Even if I have to pay him.

My pub companions, two young men, were very receptive. They were friendly – and charitable enough – to have sympathy for my plight and immediately volunteer their services.

‘I want someone,’ I said, turning in my seat and putting my fingers on my denim-ed outer leg ‘to just – feel – this part of me, and then to – ‘

‘Photograph it??’ said the handsome, long-haired musician I’ll call Bill. He’d had several beers by this point. So had his equally handsome, saturnine friend Ben.  They gazed at me, weirdly sober seven pints in. Or behaving weirdly sober, at any rate.

‘Yes!’ I said, not daring to hope someone would actually be able to get a camera close enough to those ten centimetres without embarrassing us both and making it look like a home porno movie.

Bill was on it.

‘I’ll feel it and Ben can take a picture!’

Ben scowled.

‘Why do I have to take the picture? Why do you get to feel it?’

‘I have softer hands,’ Bill said. He shrugged, philosophic.

‘You have softer hands?’ Ben guffawed. ‘What? You’ve been moisturising?’

‘You have hands like a rhino,’ Bill shouted.

At this point I realised they were no longer acting as sober as they seemed. And neither one has since mentioned this service they were willing to offer when under the influence, so I suspect they a) don’t remember or b) have re-thought the propriety of my request and decided, understandably, all is best passed over in silence. So, sports fans, I am back on the trail.

But I know what I want. I want someone sensitive, decorous, poetic – and with a camera. On his phone. That’s fine.  Someone young enough to be around in later years when I ask ‘Do you remember how I looked without the scar?’ and have him smile at me fondly – not, you know, creepily – and say ‘Yes.

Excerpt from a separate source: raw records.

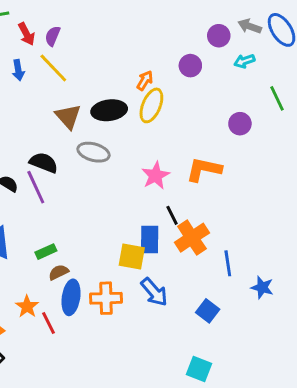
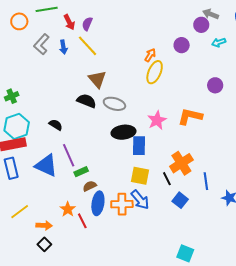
gray arrow: (250, 26) -> (211, 14), moved
black ellipse: (109, 110) -> (123, 132), moved
black semicircle: (44, 163) -> (87, 101), moved
purple line: (36, 187) -> (69, 155), moved
black line: (172, 215) -> (167, 179), moved
blue rectangle: (150, 240) -> (139, 146), moved
blue arrow: (154, 292) -> (140, 200), moved
blue square: (208, 311) -> (180, 200), moved

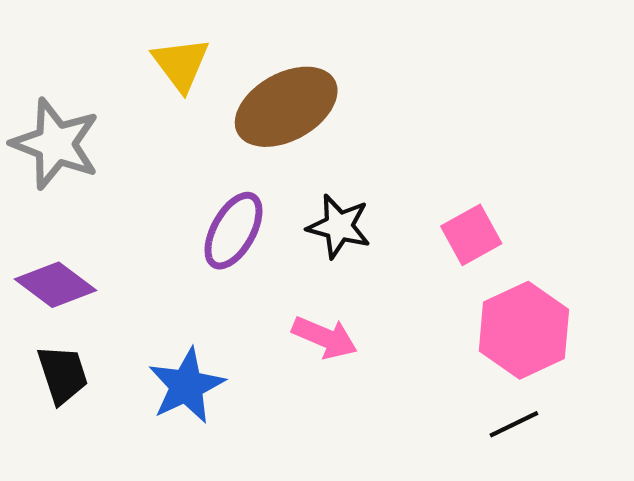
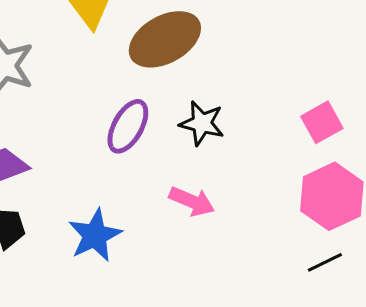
pink square: (471, 235) -> (322, 122), moved

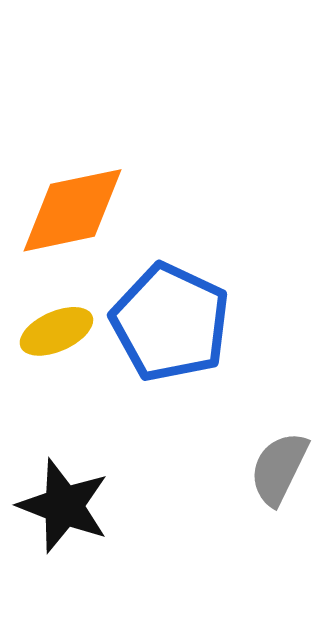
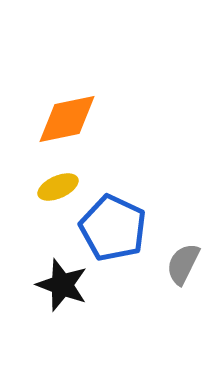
blue pentagon: (170, 322) -> (113, 228), moved

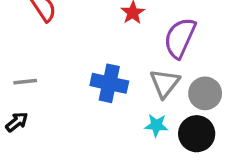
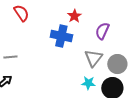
purple semicircle: (180, 38) -> (102, 31), size x0.7
blue cross: (109, 83) -> (61, 36), moved

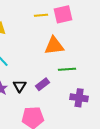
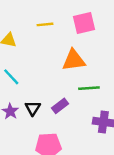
yellow line: (41, 15) -> (45, 24), moved

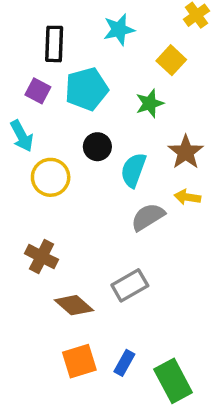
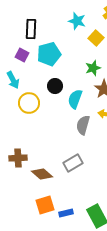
cyan star: (119, 30) -> (77, 21), moved, turned 30
green star: (150, 103) -> (93, 68), moved
gray semicircle: (148, 217) -> (83, 125), turned -42
brown cross: (42, 257) -> (18, 158), moved, turned -30
blue rectangle: (124, 363) -> (66, 213), moved, turned 48

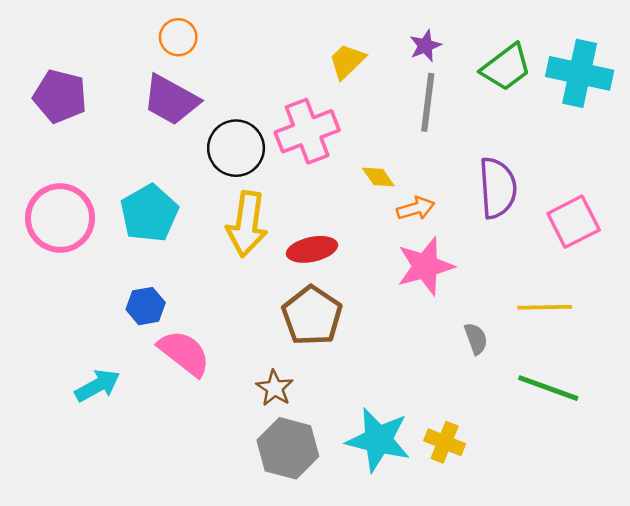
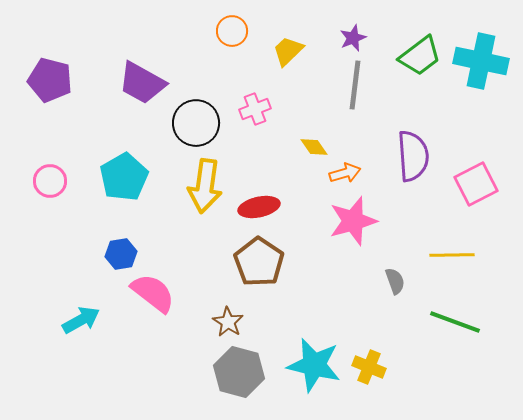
orange circle: (178, 37) -> (232, 31), moved
pink cross: (307, 131) -> (255, 109), size x0.6
pink circle: (60, 218) -> (50, 181), size x0.6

I remember it well.’ And if some day he’s not there I can look at the picture he took – his sensitive, decorous, poetic picture - and remember myself.

I am ready for this newer, faster, fitter me. I am ready to hike the coastal paths again, ready to skate for hours while listening to Ron Sexsmith sing ‘I’m A Late Bloomer’. It will be spring, maybe April, maybe my birthday. Trees will be bursting into blossom, light will ricochet off the Serpentine onto the sunglasses of the happy tourists eating ice cream on the benches, and I, on my roller blades, will push forward, stride after stride after stride, gaining momentum, faster and faster and faster and I will think on my director friend’s theory, about men who like women who limp. And I will realise this is irrelevant to me now. I will speed past boats and trees, past other girls on bikes sailing beside me through Hyde Park, and I will know, in my new ceramic replacement bones, that I am ready for a man who is fast enough to catch up.

S. Young - Artistic Director will return as soon as she is conscious. Enough.